Well, they weren't doing what I thought they were. In the two external hard drives where I'd assumed (yes, ass-u-me) my stuff was being stored things were missing. The annotated bibliography that I'd just updated and which had 182 entries now only showed 150-something when I retrieved it from storage. All of the EfM stuff I'd accumulated through the past two years was kaput except for the bits and pieces I'd stored on my laptop. Thank God I'd backed up Ginger's book in at least 4 places including two thumb drives so I didn't lose that! But everywhere else I looked, stuff was gone, needed to be replaced, repaired, rebuilt, recovered or I would have to become resigned to its permanent loss. I'd trusted my programs would do what I intended; I should have checked.




The world, part of it anyway, wants photos of Osama bin Laden's body to verify that the SEALS really did get him after ten years of hunting. Was it really him or was it just another body? Or maybe it was a big hoax to encourage a higher approval rating for the president whose last name is so uncomfortably close to bin Laden's first name that often even professional newscasters and commentators use the wrong one in the wrong context. Most trust that what we are told is true but others want undeniable proof.




As this train of thought was going through my mind I thought of Thomas, the disciple who wasn't really convinced when the others told him that Jesus had risen and appeared to them right in that very room, on that very spot right THERE. You gotta admit, it was rather a preposterous story, especially for people who weren't really believers in resurrection, even after heard of/and seen Lazarus's coming out of the grave or Jarius' daughter's miraculous resuscitation. I think about any of us could slip into Thomas' place with hardly more than a blink or two of the eye.

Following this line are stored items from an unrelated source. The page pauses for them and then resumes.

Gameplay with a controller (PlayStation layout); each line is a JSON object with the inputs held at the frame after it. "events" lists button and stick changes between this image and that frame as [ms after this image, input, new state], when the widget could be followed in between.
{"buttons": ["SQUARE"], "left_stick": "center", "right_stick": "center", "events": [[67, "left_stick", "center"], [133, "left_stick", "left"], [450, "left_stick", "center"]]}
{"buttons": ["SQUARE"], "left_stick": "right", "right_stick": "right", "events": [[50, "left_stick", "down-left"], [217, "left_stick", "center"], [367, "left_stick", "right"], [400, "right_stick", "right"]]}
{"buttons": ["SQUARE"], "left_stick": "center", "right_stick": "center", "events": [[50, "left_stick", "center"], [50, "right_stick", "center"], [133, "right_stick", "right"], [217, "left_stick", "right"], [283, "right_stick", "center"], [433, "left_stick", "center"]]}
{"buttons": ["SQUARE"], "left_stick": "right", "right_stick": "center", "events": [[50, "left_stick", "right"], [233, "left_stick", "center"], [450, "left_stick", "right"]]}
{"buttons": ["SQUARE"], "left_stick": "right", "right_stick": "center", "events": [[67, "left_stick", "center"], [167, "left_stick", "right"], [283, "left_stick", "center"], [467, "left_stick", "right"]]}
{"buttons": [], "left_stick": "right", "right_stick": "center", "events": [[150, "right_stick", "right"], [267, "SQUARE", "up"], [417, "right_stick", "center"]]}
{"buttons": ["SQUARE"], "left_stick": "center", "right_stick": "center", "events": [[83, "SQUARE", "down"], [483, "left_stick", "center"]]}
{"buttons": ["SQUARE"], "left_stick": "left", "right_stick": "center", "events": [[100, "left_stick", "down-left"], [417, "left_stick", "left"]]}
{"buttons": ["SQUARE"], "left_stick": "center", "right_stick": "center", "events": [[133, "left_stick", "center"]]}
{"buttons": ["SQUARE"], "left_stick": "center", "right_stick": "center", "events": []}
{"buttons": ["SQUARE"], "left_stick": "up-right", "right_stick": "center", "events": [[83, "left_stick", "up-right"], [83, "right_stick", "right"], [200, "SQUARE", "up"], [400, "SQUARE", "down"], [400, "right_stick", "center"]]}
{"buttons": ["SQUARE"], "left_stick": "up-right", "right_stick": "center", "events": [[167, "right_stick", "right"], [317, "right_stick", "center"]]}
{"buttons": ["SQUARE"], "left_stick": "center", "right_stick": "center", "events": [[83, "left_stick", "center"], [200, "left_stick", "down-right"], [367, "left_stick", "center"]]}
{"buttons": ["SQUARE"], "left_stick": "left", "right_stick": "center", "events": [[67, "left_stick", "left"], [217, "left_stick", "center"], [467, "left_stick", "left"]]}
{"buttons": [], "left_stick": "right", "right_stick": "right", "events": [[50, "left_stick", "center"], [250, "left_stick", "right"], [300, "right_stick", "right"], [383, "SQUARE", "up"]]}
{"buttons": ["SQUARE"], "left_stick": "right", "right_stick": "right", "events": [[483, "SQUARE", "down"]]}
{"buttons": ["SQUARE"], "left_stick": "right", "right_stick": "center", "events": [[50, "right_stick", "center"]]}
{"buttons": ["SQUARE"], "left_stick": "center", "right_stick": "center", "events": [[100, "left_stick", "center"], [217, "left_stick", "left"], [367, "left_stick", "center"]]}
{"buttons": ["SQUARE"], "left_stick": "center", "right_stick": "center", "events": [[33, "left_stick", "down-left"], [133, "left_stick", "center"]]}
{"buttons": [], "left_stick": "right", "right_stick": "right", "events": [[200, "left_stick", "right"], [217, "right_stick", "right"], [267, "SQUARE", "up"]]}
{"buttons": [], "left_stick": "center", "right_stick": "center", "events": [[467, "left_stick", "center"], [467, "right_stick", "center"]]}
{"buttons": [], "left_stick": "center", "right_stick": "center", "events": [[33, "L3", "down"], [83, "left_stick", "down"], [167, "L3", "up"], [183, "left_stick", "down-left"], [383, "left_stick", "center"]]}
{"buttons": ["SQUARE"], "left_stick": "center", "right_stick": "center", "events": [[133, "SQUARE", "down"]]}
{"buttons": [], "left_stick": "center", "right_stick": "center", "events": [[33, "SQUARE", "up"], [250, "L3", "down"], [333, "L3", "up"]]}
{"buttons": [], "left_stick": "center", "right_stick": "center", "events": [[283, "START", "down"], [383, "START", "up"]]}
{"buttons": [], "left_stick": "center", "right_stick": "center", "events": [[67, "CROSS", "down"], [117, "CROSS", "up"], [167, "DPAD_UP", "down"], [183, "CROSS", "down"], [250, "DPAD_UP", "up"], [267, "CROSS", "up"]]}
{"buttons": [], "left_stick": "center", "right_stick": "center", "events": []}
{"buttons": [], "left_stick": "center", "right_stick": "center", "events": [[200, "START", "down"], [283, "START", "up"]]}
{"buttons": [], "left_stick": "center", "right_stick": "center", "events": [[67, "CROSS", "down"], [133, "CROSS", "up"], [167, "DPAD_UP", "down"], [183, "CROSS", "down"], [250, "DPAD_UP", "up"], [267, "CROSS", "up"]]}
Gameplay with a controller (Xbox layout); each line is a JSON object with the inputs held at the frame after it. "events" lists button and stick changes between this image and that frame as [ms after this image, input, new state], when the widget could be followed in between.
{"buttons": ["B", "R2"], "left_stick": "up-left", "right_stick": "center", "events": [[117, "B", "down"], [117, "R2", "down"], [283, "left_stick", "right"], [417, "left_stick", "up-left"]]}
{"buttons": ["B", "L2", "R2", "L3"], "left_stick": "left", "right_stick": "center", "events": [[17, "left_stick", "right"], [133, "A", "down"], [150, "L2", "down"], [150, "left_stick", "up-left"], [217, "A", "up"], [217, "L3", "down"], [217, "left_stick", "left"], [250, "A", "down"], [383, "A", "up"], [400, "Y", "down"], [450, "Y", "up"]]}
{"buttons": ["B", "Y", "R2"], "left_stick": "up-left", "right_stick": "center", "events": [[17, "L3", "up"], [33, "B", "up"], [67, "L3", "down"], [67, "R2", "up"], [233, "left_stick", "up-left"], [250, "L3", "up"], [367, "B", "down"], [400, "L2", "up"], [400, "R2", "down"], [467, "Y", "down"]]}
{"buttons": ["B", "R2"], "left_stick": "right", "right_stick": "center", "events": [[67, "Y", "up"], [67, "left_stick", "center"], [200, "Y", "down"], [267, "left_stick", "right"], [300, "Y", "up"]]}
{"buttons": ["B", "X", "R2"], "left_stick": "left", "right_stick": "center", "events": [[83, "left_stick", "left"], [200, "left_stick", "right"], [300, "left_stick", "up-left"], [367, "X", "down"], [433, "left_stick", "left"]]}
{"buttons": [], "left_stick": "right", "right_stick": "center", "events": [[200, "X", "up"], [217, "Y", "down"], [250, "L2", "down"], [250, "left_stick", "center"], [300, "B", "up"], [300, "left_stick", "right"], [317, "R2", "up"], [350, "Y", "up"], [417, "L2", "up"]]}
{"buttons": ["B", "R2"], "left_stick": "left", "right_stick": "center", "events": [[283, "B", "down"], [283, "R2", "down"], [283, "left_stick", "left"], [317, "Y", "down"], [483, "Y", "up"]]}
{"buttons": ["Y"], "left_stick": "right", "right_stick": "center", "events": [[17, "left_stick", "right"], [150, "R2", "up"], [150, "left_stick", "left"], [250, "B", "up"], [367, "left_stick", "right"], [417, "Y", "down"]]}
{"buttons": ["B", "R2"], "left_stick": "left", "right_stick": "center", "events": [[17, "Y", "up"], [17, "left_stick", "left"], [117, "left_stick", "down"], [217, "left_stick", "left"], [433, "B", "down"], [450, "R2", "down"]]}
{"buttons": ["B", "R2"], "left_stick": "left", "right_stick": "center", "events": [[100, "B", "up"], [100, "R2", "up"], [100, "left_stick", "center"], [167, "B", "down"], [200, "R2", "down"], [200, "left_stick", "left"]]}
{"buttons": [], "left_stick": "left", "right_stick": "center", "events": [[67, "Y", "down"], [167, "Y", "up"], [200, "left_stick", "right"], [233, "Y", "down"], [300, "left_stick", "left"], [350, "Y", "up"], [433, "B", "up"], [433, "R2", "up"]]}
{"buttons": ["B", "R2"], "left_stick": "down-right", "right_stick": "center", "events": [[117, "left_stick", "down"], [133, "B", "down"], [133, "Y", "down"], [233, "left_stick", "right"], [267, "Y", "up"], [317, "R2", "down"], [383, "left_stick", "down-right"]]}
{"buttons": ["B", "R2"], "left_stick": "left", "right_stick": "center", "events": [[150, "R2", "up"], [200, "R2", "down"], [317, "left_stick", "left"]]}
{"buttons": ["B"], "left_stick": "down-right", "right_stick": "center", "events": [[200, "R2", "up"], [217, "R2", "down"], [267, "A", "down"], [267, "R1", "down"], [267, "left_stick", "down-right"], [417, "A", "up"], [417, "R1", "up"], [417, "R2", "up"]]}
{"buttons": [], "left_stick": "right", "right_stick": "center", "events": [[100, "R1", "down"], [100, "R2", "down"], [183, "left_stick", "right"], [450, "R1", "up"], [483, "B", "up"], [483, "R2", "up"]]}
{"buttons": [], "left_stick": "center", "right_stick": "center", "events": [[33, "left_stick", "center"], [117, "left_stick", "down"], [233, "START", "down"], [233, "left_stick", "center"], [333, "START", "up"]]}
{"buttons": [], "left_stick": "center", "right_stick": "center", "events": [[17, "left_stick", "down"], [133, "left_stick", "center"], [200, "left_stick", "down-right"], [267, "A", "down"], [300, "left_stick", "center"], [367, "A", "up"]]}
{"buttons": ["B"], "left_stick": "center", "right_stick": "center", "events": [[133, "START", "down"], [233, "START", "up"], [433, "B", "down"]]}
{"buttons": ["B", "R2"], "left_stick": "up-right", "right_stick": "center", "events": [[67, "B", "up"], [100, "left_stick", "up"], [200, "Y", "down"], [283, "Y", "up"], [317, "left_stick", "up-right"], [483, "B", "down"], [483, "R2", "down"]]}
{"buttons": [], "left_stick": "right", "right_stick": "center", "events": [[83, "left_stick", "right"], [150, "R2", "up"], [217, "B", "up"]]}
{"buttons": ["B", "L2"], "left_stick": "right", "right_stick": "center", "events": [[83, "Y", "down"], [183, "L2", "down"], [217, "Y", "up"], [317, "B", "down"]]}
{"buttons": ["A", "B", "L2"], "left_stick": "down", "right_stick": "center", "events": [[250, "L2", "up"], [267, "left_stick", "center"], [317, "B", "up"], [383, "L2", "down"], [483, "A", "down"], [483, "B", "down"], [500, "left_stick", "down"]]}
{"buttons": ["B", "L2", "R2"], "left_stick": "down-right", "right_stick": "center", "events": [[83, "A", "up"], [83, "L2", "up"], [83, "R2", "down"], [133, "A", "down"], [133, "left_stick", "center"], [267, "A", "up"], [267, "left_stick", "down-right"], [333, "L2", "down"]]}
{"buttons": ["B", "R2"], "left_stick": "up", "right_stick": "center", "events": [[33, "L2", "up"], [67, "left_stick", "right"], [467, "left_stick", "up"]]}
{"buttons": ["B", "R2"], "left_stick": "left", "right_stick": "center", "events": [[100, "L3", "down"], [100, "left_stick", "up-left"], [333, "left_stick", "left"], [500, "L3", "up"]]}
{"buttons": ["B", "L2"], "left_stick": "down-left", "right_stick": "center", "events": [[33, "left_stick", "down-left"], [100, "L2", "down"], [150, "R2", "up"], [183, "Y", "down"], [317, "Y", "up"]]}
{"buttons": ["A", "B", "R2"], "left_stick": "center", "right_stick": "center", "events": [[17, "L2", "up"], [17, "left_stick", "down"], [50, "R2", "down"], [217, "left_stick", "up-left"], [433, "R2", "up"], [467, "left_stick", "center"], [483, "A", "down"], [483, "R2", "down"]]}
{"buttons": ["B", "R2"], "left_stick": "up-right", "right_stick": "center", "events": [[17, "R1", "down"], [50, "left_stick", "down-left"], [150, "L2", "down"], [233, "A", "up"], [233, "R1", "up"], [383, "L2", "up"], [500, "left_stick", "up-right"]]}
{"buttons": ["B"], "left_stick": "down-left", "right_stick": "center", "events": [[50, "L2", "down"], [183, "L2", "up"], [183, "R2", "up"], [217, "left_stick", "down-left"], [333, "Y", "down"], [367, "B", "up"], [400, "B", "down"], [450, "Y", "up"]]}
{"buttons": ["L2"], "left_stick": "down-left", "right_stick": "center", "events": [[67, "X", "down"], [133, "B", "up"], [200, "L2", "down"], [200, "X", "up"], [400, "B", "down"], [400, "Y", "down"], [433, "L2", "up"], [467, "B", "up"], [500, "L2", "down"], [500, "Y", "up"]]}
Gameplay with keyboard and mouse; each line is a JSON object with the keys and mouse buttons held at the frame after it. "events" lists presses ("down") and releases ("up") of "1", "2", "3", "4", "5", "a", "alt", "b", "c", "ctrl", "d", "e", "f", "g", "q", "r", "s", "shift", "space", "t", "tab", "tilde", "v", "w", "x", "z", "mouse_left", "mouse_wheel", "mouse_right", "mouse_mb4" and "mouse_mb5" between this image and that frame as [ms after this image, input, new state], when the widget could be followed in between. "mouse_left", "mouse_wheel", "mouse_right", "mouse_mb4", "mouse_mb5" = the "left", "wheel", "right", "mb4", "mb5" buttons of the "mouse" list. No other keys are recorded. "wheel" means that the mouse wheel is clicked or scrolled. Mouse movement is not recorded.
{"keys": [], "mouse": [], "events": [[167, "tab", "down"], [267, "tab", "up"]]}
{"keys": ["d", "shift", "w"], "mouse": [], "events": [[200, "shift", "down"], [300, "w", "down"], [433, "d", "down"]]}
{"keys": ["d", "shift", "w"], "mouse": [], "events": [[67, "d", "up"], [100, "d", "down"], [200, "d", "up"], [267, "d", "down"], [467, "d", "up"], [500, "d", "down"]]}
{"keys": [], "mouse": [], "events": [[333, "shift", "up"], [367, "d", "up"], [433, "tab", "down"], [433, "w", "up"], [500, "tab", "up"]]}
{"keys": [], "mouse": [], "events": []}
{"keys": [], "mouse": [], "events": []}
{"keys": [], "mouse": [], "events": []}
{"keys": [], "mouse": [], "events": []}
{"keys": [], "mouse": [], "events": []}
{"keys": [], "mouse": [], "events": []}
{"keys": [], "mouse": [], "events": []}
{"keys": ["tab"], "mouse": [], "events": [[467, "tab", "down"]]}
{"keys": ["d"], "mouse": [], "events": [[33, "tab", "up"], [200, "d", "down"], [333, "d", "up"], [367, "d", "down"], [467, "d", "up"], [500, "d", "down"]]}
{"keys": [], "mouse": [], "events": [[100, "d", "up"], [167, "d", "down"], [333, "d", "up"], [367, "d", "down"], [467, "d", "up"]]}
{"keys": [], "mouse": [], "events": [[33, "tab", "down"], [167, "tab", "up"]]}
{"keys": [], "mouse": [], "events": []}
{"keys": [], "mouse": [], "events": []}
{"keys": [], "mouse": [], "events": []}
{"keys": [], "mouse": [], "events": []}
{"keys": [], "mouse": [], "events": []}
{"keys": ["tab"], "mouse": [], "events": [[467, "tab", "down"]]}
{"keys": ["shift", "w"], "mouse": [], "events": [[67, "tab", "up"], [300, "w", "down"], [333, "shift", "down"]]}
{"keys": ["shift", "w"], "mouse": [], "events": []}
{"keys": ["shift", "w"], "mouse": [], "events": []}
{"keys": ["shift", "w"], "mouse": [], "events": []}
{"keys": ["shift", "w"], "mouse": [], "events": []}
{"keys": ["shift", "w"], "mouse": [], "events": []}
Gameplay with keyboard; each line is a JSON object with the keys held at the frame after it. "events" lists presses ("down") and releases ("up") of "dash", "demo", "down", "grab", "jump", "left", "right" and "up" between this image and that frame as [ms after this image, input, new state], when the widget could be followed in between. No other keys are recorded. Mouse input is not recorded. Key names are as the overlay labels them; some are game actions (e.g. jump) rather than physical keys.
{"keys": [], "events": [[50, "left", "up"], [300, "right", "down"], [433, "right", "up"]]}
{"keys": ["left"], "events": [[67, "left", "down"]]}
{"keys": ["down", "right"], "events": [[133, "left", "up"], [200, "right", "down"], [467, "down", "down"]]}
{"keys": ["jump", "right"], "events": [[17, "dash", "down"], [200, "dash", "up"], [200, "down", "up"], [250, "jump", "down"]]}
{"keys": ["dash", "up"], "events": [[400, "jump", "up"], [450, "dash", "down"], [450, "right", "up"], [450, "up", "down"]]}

Sure, in these days of modern medicine, people declared dead have been resuscitated, some of them anyway. It's true, but it's still enough to make you question and want to make undeniably sure it really happened.




That was Thomas, the original "Trust but verify" guy. In a way, Thomas is the guy I can most identify with because when something seems impossible or even too good to be true, I want to make undeniably sure it really is. I've been bitten too often by impossible, improbable or even highly dubious things that promised they were real, true and guaranteed to work for me to trust lightly until I know for sure. Occasionally something proves right no matter how impossible, but those are very few and very far between. So with Thomas. "I'm not gonna believe anything until I see it for myself."




Well, Thomas had his chance. I love this Caravaggio painting of Thomas putting his finger in Jesus' side and peering closely as if to check to make sure it wasn't really just an illusion or photoshopped image. "Hmmm. It appears okay but....." While I'm sure he trusted Jesus, this took a bit more convincing before he could make an authentic confession of total belief.




Good ol' Thomas. He articulates his doubts in much the same way I would like to now and again, no matter how strong I think my faith is. He's skeptical but also willing to be convinced, even if it required something more than someone's word or even a personal appearance.




When it comes to my computer, I'm not trusting the programs to save what I believe they should save. Rather, I'm going to verify by manually backing up files where I know I can find them again.




I trust Jesus but backup programs ain't him. I trust Thomas has answered my question even if I didn't already believe it was true. I trust, he verified.